I am careful to stress that the cost benefit analysis from investing in costly infrastructure projects where the benefits are enjoyed over a long period of time is a scenario not likely to go over well with politicians or ruling parties who have a short time to campaign for the next election. However, let’s think to some extent of generational benefits while earning interest payments in the short term. How is the government going to pay interest on the bonds? The government would have to designate interest and principal payments as exceptional, and guarantee them under the constitution with regard to the budget. One example would be the guarantee under the constitution of tax revenues designated for the annual funding of the operations of the Guyana Revenue Authority. Other forms of taxes should be levied on remittances over a certain dollar amount ($5,000 and up) or luxury goods such as homes over 3,000 square foot or vehicles over 1,600 horse power, to name a few. Owners of empty land in excess of 3 acres should also pay a special tax to avoid eminent domain actions by the government.

Those taxpayers who may have to pay the aforementioned taxes can mitigate some of the costs by investing in the tax exemption bonds. For taxation to work fairly, it must be enforced indiscriminately across all citizens without regard to their socio-economic status. So concurrently with infrastructure investments, the revenue authority has to be revamped to address the challenge of efficient and effective tax collections. Separately, the authority’s commissioner should not be a political appointee, but be voted by the people for one 7-year term. He or she could be recalled by the people if there is a certified petition of 150,000 or more citizens who are registered to vote.
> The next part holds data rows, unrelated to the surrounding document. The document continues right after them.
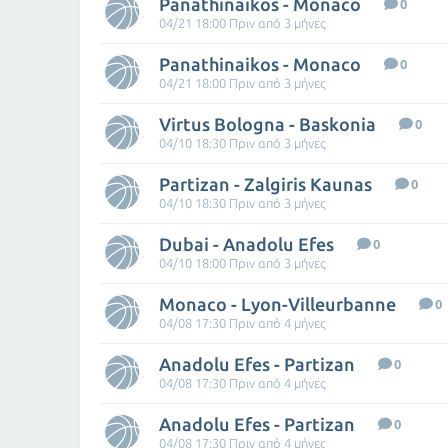
Panathinaikos - Monaco
0
04/21 18:00 Πριν από 3 μήνες
Panathinaikos - Monaco
0
04/21 18:00 Πριν από 3 μήνες
Virtus Bologna - Baskonia
0
04/10 18:30 Πριν από 3 μήνες
Partizan - Zalgiris Kaunas
0
04/10 18:30 Πριν από 3 μήνες
Dubai - Anadolu Efes
0
04/10 18:00 Πριν από 3 μήνες
Monaco - Lyon-Villeurbanne
0
04/08 17:30 Πριν από 4 μήνες
Anadolu Efes - Partizan
0
04/08 17:30 Πριν από 4 μήνες
Anadolu Efes - Partizan
0
04/08 17:30 Πριν από 4 μήνες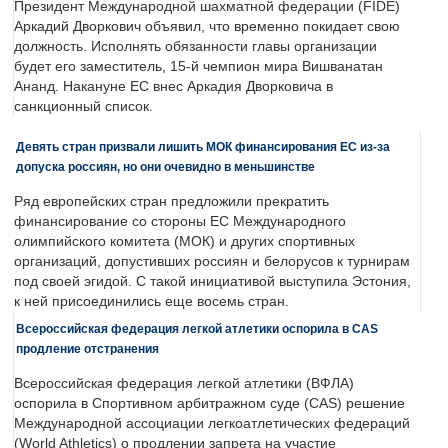
Президент Международной шахматной федерации (FIDE)
Аркадий Дворкович объявил, что временно покидает свою
должность. Исполнять обязанности главы организации
будет его заместитель, 15-й чемпион мира Вишванатан
Ананд. Накануне ЕС внес Аркадия Дворковича в
санкционный список.
Девять стран призвали лишить МОК финансирования ЕС из-за
допуска россиян, но они очевидно в меньшинстве
Ряд европейских стран предложили прекратить
финансирование со стороны ЕС Международного
олимпийского комитета (МОК) и других спортивных
организаций, допустивших россиян и белорусов к турнирам
под своей эгидой. С такой инициативой выступила Эстония,
к ней присоединились еще восемь стран.
Всероссийская федерация легкой атлетики оспорила в CAS
продление отстранения
Всероссийская федерация легкой атлетики (ВФЛА)
оспорила в Спортивном арбитражном суде (CAS) решение
Международной ассоциации легкоатлетических федераций
(World Athletics) о продлении запрета на участие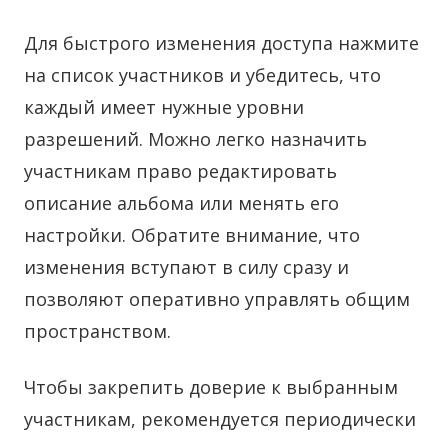
Для быстрого изменения доступа нажмите
на список участников и убедитесь, что
каждый имеет нужные уровни
разрешений. Можно легко назначить
участникам право редактировать
описание альбома или менять его
настройки. Обратите внимание, что
изменения вступают в силу сразу и
позволяют оперативно управлять общим
пространством.
Чтобы закрепить доверие к выбранным
участникам, рекомендуется периодически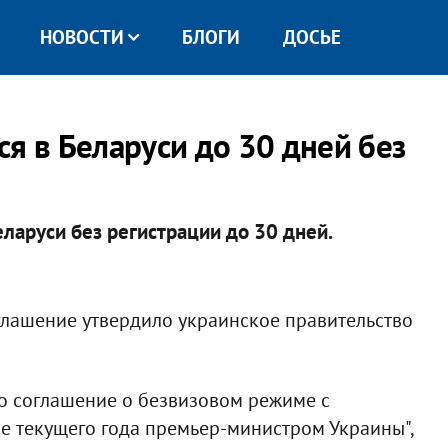
НОВОСТИ
БЛОГИ
ДОСЬЕ
я в Беларуси до 30 дней без
ларуси без регистрации до 30 дней.
лашение утвердило украинское правительство
о соглашение о безвизовом режиме с
не текущего года премьер-министром Украины",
Most importantly, the department’s audited financial statements must be available for public scrutiny via the authority’s website.

Countries such as Guyana have benefited tremendously from new technologies such as the wireless phone and the internet. One such benefit does not incur the huge costs of laying copper lines as in the case of telephone services. Another cost saving is the declining marginal costs as a result of investing in information technology.

As such, to demonstrate its commitment or to show that it has skin in the game, government should divert all savings to the mega-projects, as result of employing cheaper and better technologies in other areas of development. The time has arrived for Guyanese to embrace visions with regard to mega-projects. By the way, our neighbour Brazil can build us anything mega, and have it shipped and reassembled. Nevertheless, we need the good paying jobs that come with these projects.

I expect to see the first tax exempt bonds in 2017.